2
$\begingroup$

Evans stated the strong maximum principle as follows: $U\subset\mathbb{R}^n$ a bounded and open set. If $u\in C^2(U)\cap C(\overline{U})$ is harmonic within $U$. Then,

  1. $\max_{\overline{U}}u=\max_{\partial U}u$
  2. if $U$ is in addition connected and there exists a point $x_0\in U$ such that $u(x_0)=\max_{\overline{U}}u$ then $u$ is constant within $U$.

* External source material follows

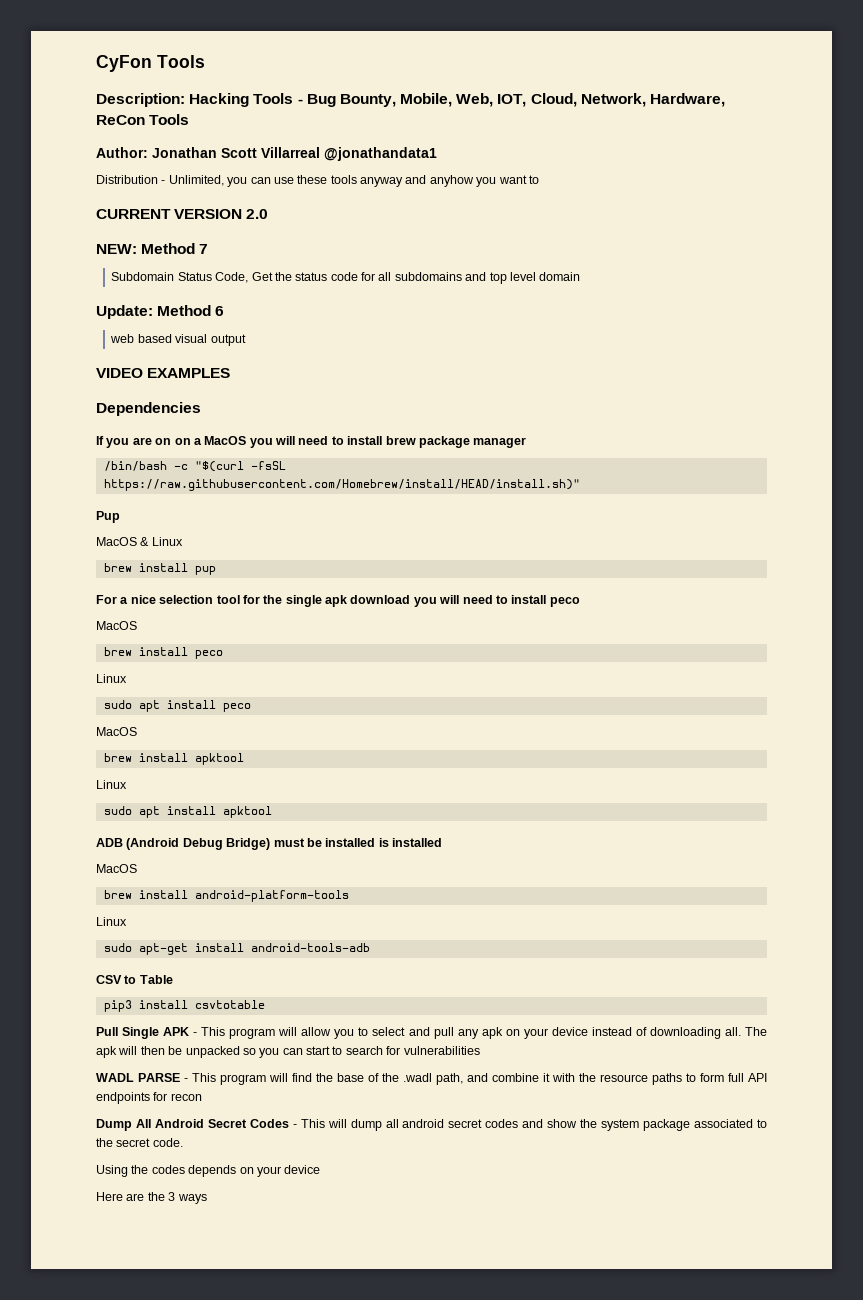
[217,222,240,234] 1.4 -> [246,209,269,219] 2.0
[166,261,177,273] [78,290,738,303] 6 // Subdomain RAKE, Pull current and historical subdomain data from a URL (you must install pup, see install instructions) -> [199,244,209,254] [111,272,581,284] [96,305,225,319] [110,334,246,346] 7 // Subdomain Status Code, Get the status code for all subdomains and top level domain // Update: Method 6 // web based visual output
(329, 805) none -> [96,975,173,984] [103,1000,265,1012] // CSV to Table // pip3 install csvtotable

I understand the proof of $2$. But why does this already imply 1?

2 Answers 2

2

The maximum is attained, because $\overline U$ is compact. And there are only two possibiliies: Either the maximum is attained at some interior point or it is not attained for any interior point (in which case it has to be on the boundary).

Now 2. says that $u = \mathrm{const}$ in the first case. So in particular, we must have $\max_{\overline U} u = \max_{\partial U} u$.

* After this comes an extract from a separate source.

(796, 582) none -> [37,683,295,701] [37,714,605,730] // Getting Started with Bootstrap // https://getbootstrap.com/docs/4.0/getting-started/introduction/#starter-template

In the second case this equality is also true, trivially.

  • 0
    Ah right. Than$k$s for your help!2012-08-11
0

I tried to prove the Part 1 as follows. Please check if it is valid.

We prove Part 1 by contradiction. Suppose the conclusion is not true, then $\max_{\overline{U}} u\neq \max_{\partial U} u.$ But since $\partial U\subset \overline{U},$ we have $\max_{\overline{U}} u>\max_{\partial U} u.$ Because $u\in C(\overline{U}),$ with $U$ bounded, it follows that $\overline{U}$ is compact in $\mathbb{R}^n,$ and so there exists $x_0\in \overline{U}$ such that $u(x_0)=\max_{\overline{U}}u.$ Since $\max_{\overline{U}} u>\max_{\partial U} u,$ we infer that $x_0\in U.$ In the case that $U$ is connected, by Part 2, we have $u\Big|_{\overline{U}}=u(x_0),$ which implies that $u\big|_{\partial{U}} =u(x_0),$ and so $\max_{\overline{U}} u=u(x_0)>\max_{\partial U} u=u(x_0),$ which is absurd. In the case that $U$ is disconnected, by the openness of $U,$ there is a non-empty connected component $W,$ such that $x_0$ is in the interior $\text{int }(W)$ of $W.$ Application of Part 2 to $u$ on $W,$ we get $u\Big|_{\overline{W}}=u(x_0),$ which leads to $u\Big|_{\partial W}=u(x_0),$ and so $\max_{\partial W} u=u(x_0).$ Since $\mathbb{R}^n$ is locally connected, we get that $\partial W\subset\partial U,$ and hence $\max_{\partial W}\leq \max_{\partial U}u,$ which implies that $u(x_0)=\max_{\overline{U}} u>\max_{\partial U}u\geq \max_{\partial W}u=u(x_0),$ also a contradiction. Therefore, we have proved that $\max_{\overline{U}} u=\max_{\partial U} u.$